There's a crispness in the air where I live. Leaves are showing off their vibrant colors. People are cleaning chimneys and stocking up firewood. Sweaters and coats are being featured in the stores. Winter is only a few weeks away.

So, before the snow flies, I wanted to be sure you have some critical information that many will choose to ignore. They will certainly do so to their own peril. And there will be disappointment, fumbling, and collapse. So let's get it all laid out with precision in advance of snowfall — the rules for building a snowman.

The engineering department at a college in West Virginia has put it down on paper. No more of this careless child's play! From this point forward, there's no excuse for failing to have the perfect snowman. And, for the sake of easy memorization, they worked it out to exactly ten surefire steps.

First, you will need at least two inches of wet snow on a large flat surface. Second, roll a ball that is three feet in diameter for the base. Third, construct a second ball two feet in diameter that must be centered exactly on top of the first. Fourth, roll a third... Whoa. Hold on! Stop already!

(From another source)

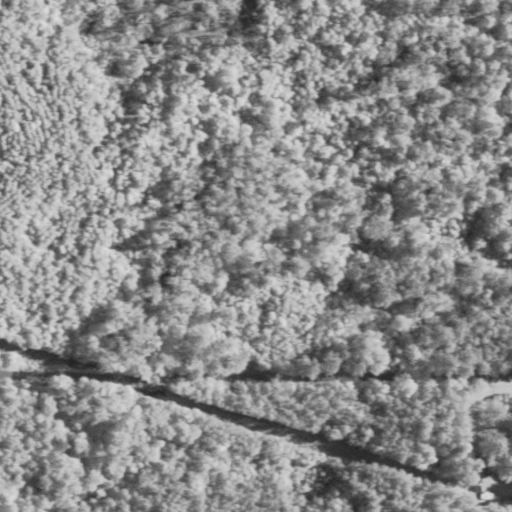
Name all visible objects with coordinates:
road: (255, 371)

They were being playful. Just thinking of ways for kids to think of structures and construction. There's no "one perfect way" to build a snowman. No perfect snowfalls. No need to measure the diameter so precisely. And no call for being so harsh toward another's effort.

So what's the point here?

Rules for building a snowman sounds very much like the thing that frustrates people who want to know the will of God or drives sensitive souls from Christ.

People can get discouraged while reading the Bible.

  • They don't know the original languages.
  • Can't keep the rules of hermeneutics fixed in their minds.
  • Can't figure out how to get the right answers their preacher said are so plain.

Enter someone with a surefire five-step or ten-step method for "getting it exactly right."

Whoa. Hold on! Stop already!

Without depreciating good biblical scholarship, the Bible wasn't written for theorists and systematizers. It is less a manual of doctrines than a treasury of stories about people who experienced God in their lives. When your life is in a similar situation of fear, sin, or celebration, read their stories for clues about how to handle yours. Don't flatten it out as a construction manual. See how others lived with God in hope, faith, and love. And know that he will be with you as well.

You don't need engineering blueprints — for building snowmen or religious systems. You simply need a childlike heart with which to hear and follow Jesus.

At that time Jesus prayed this prayer: "O Father, Lord of heaven and earth, thank you for hiding these things from those who think themselves wise and clever, and for revealing them to the childlike" (Matthew 11:25 NLT).

About the Author

Rubel Shelly
Rubel Shelly preached for the Woodmont Hills Church in Nashville for thirty years. He is the author of more than 20 books. He has accepted the position of President of Rochester College. For more details, click here or email Rubel.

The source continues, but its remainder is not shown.